17 if (requiredMcpTools.includes(name)) {
18 pendingOpenAIFunction = {callId, name};
19 Logger.write("===ZAPIER_MCP_TOOL_CALL===");
20 Logger.write(JSON.stringify({callId, tool: name, args}));
21
22 mcpClient.callTool({name, arguments: args});
23 }
24 // You can still define your own local tools.
25 else if (name === "hangup_call") {
26 pendingHangup = true;
27
28 sendOpenAIToolOutput(callId, {
29 result: "Goodbye.
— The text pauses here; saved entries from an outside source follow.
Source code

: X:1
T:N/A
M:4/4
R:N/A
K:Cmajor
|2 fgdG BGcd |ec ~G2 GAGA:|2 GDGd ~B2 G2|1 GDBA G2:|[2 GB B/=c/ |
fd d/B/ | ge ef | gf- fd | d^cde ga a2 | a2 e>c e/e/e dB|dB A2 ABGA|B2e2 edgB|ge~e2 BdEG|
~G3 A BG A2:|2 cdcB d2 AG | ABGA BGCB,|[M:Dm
Thank you for calling Voxy Plumbers.",
30 });
31 }
32 else {
33 sendOpenAIToolOutput(callId, {
34 error: `Unhandled tool: ${name}`,
35 });
36 }
37});

We must respond to the ToolCall event with a result. In this case, we need to wait for the MCP.ServerEvents.ToolResult event before sending the tool response. We do that with OpenAI Realtime as follows:

1mcpClient.addEventListener(MCP.ServerEvents.ToolResult, (event) => {
2 // Match this MCP result to the OpenAI function call that triggered it.
3 if (!pendingOpenAIFunction) return;
4
5 let mcpOutput = JSON.parse(event.data.payload.content?.[0]?.text); // ToDo: catch parsing errors
6
7 if (!mcpOutput || event.data.payload.isError || mcpOutput.error) {
8 mcpOutput = {error: mcpOutput.error || "MCP tool failed."};
9 }
10
11 // Add the response to the conversation
12 openaiClient.conversationItemCreate({
13 item: {
14 type: "function_call_output",
15 call_id: pendingOpenAIFunction.callId,
16 output: JSON.stringify(mcpOutput),
17 },
18 });
19 // Tell OpenAI to continue the turn
20 openaiClient.responseCreate({});
21});

The above flow assumes an agentic approach where the LLM interprets MCP Server’s tools and invokes them with the appropriate parameters. It is also possible to hardcode tools and parameters or make adjustments to them. We will demonstrate that in the Gemini-Zapier-MCP Example.